Подклет был заставлен дровяными ларями. Один ларь сдвинули, и на его месте зиял колодец – сход в каплицу. Из колодца поднимался дрожащий свет от многих свечей: отблески играли на толстой ледяной изморози, что наросла на потолке подклета, и озаряли всё мрачным багрянцем.

– Туда слезай, батюшка, – пояснила послушница и вышла на улицу, подтянув за собой дверь.

Гаврила Семёныч, кряхтя, полез вниз по приставной лесенке.

Всюду сияли свечи: казалось, каплица затоплена маслом. Лепестинья сидела на скамейке под образами, привалившись спиной к стене. На коленях у неё лежала какая-то белая одёжа. Вид у Лепестиньи был измученный, обессиленный, опустошённый. Гаврила Семёныч сразу почуял что-то недоброе. Лепестинья никогда и никому не показывала своей слабости. Гаврила Семёныч перекрестился и осторожно присел рядом.

– Здравствуй, милая моя, – прошептал он.

– Верила, что увижу… – слабо улыбнулась Лепестинья.

Гаврила Семёныч взял её руку и поцеловал.

– Скоро «выгонка» затеется, матушка. Бежать надобно. Я за тобой явился. Спрячу тебя в тайных пустынях своих, никто не отыщет…

Лепестинья мягко покачала головой:

– Я не пойду.

– Я лжи не творю, – заверил Гаврила Семёныч. – Надёжно спрячу!

Лепестинья с трудом подняла руку и погладила его по лицу.

– Когда мы с Ялупанова острова уходили, стреляли по нам из ружей. В меня пуля попала, Гаврилушка. В нутре и осталась. Умираю я теперь.

У Гаврилы Семёныча затряслась борода.

– Иссякла моя жизнь, заветный мой. Не осуди, я твою любовь заберу.

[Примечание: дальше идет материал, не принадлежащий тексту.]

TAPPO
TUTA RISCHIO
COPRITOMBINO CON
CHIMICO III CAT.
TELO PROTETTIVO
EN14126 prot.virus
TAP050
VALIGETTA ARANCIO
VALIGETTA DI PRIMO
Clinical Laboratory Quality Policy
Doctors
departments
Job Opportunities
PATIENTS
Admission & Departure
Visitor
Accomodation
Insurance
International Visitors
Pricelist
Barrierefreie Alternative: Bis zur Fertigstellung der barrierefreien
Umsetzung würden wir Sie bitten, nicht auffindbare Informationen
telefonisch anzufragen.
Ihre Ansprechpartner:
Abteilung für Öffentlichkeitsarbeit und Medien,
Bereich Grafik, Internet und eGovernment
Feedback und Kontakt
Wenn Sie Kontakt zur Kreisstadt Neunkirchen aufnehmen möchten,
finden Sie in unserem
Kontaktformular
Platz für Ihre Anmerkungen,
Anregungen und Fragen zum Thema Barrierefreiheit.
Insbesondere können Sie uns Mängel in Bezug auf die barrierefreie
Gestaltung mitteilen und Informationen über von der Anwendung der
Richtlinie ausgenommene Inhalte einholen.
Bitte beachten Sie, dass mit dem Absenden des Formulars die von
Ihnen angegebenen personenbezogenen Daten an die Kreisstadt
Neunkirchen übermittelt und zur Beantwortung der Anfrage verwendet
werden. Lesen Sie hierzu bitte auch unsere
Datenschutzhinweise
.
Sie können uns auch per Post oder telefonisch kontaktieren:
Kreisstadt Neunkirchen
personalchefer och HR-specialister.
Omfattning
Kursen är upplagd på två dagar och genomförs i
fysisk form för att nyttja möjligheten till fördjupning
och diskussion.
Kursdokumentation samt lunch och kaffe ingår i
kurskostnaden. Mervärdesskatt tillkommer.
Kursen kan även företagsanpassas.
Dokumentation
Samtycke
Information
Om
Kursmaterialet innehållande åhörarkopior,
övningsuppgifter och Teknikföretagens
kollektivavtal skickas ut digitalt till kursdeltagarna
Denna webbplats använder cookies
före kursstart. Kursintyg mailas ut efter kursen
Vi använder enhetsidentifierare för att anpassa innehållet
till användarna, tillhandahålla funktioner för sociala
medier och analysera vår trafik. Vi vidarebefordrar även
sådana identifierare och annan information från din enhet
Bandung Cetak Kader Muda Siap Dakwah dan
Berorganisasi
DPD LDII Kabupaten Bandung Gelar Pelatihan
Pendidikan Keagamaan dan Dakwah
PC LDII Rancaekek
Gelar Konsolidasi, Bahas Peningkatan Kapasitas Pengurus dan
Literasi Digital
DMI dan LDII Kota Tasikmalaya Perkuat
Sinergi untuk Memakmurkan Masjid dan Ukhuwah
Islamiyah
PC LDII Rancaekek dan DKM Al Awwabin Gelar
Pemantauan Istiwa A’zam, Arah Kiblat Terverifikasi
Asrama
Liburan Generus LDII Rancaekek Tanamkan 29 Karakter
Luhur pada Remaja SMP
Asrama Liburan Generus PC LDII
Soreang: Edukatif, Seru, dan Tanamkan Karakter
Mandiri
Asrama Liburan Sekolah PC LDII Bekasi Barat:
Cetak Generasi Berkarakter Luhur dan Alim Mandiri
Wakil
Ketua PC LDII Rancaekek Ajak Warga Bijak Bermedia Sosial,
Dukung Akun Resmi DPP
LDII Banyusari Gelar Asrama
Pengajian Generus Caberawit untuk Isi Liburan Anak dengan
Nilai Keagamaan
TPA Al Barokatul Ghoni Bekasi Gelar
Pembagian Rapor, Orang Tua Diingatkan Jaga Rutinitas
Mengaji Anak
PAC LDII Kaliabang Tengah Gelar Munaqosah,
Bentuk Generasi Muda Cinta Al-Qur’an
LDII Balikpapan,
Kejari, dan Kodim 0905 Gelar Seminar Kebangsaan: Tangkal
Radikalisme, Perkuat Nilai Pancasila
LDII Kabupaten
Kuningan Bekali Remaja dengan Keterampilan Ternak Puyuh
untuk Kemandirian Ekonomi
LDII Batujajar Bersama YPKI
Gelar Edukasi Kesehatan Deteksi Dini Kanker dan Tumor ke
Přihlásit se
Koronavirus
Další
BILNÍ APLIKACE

В голосе Лепестиньи не было ни горечи, ни обиды, ни осуждения, лишь благодарность, нежность и тихая печаль.

– Как же так?.. – тонко проквохтал Гаврила Семёныч.

Лепестинья глядела на иконы, огоньки свеч отражались в её глазах.

– Устала я, Гаврюша… Устала бродить по лесам, как дикий зверь… Я в райский сад попрошусь – Богородица добрая, смилостивится надо мной… Я сгореть хочу, Гаврюша. Попрощаемся, и проводи меня на «гарь».

…А на краю подворья в дальней «сиротской» избе Савватий Лычагин наконец увидел беглого мастера Мишку Цепня.

* * * * *

Белая одёжа, которая лежала рядом с ней на скамье, оказалась саваном. По обычаю он был смётан непрочно – нитками без узлов, и мог распасться прямо в руках. Гаврила Семёныч пособил снять сарафан и нижнюю рубашку. На боку Лепестиньи, справа под рёбрами, чернела запёкшейся кровью дыра от пули; вокруг неё всё мертвенно посинело. Но тело у Лепестиньи всё равно было гибким, сильным и прекрасным. Гаврила Семёныч не мог отвести глаз от обречённой наготы любимой женщины.

Обессилев, Лепестинья в саване снова присела на скамью. Свечи горели по стенам низкой каплицы, совсем рядом мерцали нимбы на образах, золотом отливали густые волосы Лепестиньи, перехваченные одной лишь тесёмкой, и скорый исход уже пылал вокруг, словно незримый огонь. Гаврила Семёныч понял, кто есть его Лепестинья: она – жена, облачённая в солнце.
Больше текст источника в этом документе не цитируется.